Wednesday, October 5, 2016

Shigellosis Outbreak in Flint, Michigan

Flint, Michigan is still in the midst of a water crisis that started back in 2014 when Flint official sought a cheaper water supplier. The change is water supply eventually led to a decline in water quality and eventually it was found that lead levels were at a hazardous amount. This crisis led to an increased lead level found amongst the Flint children and has since caused a lot of distrust with the water of Flint, which may have spurred this new outbreak.

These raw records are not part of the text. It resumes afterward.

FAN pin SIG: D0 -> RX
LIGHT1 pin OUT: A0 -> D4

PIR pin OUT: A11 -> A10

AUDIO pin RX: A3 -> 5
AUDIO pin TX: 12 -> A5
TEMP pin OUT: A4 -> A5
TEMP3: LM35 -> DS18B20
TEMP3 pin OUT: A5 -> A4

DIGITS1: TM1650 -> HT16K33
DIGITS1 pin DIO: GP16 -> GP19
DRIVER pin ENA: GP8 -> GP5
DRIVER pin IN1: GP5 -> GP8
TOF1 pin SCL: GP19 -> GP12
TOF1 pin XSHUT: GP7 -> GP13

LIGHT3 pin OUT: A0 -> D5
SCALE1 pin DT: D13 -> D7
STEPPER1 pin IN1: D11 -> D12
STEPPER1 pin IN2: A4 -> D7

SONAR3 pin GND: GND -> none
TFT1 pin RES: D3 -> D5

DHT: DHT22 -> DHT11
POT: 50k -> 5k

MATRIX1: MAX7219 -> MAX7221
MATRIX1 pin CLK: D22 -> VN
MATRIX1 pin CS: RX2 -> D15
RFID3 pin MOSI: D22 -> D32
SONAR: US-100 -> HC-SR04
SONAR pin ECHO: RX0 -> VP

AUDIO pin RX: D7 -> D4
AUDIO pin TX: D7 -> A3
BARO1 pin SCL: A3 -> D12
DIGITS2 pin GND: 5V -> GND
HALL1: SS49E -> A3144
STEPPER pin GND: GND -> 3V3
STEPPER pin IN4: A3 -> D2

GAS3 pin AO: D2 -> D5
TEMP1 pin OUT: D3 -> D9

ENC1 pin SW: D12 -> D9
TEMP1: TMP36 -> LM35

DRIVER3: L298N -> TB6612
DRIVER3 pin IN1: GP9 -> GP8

This year there have been 53 cases of Shigellosis within Flint. Considering that 53 of the 84 cases found within the entire county were found in Flint alone leads many to turn toward the health quality as a possible explanation. Shigellosis, according to the CDC, is an infectious disease that causes those infected to “develop diarrhea, fever, and stomach cramps.” The bacteria Shigella will resolve in 5-7 days and its stop can be through frequent and careful handwashing. The problem in Flint, however, is that the fear of using the water supply has led to a decrease hygiene measures, such as washing hands and bathing. The county environmental health supervisor, Jim Henry, said that the residents of Flint are more and more relying on baby wipes as a form of cleaning their children and hand, but that method fails to properly kill bacteria and should not be an alternative to handwashing.

While Shigella is a bacteria rather than a virus, it is another form of an infectious disease outbreak and highlights the importance of preventative measures, such as handwashing, to stop the spread of the pathogen. While Shigellosis is not as death threatening as Ebola, measures should still be quickly take to prevent further outbreaks.